Antibiotics Prescription Issue Involving Treatment for Endocarditis

Michael Talve, CEO

Written by
— Updated on January 24, 2022

This case involves a 69-year-old female with a long medical history including:  DM, COPD, CAD, HTN, hyperlipidemia, lung cancer with wedge resection, AVR, and MVR. She presented to the hospital with complaints of lethargy and dizziness that persisted for one week.  The patient was admitted due to high fever secondary to UTI and possible urosepsis and was promptly started on broad spectrum antibiotics. The patient was discharged soon after her fever subsided but found herself back in the ER a few days later with similar symptoms. On this admission, a cardiologist was consulted and his immediate impression was probable prosthetic valve endocarditis.  The patient deteriorated quickly after admission and it was suggested by the cardiologist that she be transferred to a tertiary facility.  After transfer, a TEE was completed which showed vegetation’s on both aortic and mitral valves with evidence of spread to her myocardium.  The patient was started on Gentamycin and Nafcillin for coverage at the recommendation of ID.  CT surgery was consulted but felt that she was too unstable.  Due to her complaints of neck pain, she was sent for MRI of the neck and brain to look for a cervical abscess or septic emboli.  There were multiple small areas of the brain that were concerning for possible infectious process.  She continued to decline and the family was consulted.  They decided that there should be no escalation in the level of care and made her comfort measures only.  She passed away later that day.  The cause of death was listed as endocarditis with secondary sepsis.

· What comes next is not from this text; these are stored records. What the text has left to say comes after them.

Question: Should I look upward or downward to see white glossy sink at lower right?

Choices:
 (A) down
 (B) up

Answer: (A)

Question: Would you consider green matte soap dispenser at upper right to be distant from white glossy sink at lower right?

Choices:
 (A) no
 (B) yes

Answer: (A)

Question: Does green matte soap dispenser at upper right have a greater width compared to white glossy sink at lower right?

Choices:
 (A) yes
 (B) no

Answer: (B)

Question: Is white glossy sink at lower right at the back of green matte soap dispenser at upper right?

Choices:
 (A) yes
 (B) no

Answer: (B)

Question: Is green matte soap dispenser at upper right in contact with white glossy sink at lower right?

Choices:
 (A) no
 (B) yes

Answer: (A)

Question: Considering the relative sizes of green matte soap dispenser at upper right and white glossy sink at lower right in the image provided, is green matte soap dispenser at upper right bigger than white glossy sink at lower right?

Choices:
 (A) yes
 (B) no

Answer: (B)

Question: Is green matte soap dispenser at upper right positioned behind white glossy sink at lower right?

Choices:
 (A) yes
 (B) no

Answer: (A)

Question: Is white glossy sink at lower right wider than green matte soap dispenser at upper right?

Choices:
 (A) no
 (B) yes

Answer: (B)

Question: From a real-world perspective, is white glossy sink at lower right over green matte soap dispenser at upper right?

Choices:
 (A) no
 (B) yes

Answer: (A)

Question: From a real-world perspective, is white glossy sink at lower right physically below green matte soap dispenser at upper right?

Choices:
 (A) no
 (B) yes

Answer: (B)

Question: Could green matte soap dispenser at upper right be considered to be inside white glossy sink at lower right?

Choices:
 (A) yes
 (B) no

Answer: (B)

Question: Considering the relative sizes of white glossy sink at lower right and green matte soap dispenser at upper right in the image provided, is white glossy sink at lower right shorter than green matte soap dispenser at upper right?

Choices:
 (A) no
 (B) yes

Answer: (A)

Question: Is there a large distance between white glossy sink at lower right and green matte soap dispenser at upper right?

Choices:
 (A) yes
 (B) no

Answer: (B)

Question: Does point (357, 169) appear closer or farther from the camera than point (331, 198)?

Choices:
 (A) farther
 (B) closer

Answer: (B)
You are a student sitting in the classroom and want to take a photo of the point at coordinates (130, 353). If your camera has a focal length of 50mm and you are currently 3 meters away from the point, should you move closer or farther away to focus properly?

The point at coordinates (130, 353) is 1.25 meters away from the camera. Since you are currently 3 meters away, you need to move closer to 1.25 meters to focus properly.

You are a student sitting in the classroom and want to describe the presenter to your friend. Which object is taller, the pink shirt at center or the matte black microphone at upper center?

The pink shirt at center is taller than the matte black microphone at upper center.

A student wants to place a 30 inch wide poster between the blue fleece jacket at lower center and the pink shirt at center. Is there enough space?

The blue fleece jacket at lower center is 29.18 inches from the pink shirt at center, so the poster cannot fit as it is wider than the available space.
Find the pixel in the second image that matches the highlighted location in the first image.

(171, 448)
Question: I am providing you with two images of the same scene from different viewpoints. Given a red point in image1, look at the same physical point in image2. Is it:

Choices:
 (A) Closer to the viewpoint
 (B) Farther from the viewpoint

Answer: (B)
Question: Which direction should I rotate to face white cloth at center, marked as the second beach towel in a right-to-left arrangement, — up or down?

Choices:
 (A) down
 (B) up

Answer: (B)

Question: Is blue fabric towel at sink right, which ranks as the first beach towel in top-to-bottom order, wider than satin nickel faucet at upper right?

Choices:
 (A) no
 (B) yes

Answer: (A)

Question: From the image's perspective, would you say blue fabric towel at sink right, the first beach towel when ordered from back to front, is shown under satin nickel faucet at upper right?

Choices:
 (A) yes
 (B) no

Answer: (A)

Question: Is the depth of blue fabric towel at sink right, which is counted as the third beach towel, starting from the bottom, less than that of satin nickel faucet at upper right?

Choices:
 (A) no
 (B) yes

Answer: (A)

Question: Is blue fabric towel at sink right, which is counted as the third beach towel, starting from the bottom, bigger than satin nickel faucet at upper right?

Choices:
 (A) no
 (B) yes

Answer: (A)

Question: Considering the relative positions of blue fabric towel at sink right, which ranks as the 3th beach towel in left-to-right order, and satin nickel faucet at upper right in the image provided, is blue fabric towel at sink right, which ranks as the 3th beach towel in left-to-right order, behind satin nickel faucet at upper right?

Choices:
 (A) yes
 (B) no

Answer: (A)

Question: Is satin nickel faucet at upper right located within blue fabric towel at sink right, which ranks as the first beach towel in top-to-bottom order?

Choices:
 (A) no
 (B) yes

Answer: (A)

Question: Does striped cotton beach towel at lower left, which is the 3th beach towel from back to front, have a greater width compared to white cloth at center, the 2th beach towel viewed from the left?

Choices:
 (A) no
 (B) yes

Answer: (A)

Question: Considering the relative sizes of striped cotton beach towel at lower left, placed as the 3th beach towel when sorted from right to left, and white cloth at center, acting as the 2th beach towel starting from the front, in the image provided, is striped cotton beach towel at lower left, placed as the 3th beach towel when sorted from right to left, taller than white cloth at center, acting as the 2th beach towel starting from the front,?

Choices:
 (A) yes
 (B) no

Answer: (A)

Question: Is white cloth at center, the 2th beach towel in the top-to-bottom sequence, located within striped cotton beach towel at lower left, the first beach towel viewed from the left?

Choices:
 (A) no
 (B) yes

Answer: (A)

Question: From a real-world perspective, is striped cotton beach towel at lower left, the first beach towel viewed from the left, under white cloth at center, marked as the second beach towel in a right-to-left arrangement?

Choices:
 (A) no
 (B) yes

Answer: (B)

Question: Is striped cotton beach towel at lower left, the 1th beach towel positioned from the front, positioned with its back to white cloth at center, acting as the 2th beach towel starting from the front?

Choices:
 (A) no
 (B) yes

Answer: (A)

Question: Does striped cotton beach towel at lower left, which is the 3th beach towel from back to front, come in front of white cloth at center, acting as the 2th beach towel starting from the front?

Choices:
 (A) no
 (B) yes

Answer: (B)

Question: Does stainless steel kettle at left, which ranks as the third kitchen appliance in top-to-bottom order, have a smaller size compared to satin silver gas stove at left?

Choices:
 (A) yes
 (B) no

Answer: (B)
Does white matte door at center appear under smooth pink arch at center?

Question(s) For Expert Witness

  • 1. What was the appropriate course of antibiotics given her history of prosthetic valves?
  • 2. When a patient has 2 prosthetic valves and demonstrates + blood cultures, should longer IV antibiotic therapy have been provided?
  • 3. Was her treatment aggressive enough given her history of 2 prosthetic valves?

Expert Witness Response E-000168

There seem to be many issues with the antibiotics prescribed in this case. A negative echocardiogram would not have ruled out endocarditis, which was likely, given the symptoms. A week of Cipro is not appropriate if she tested positive for a staph infection, and she should have been given 4-6 weeks of antibiotics.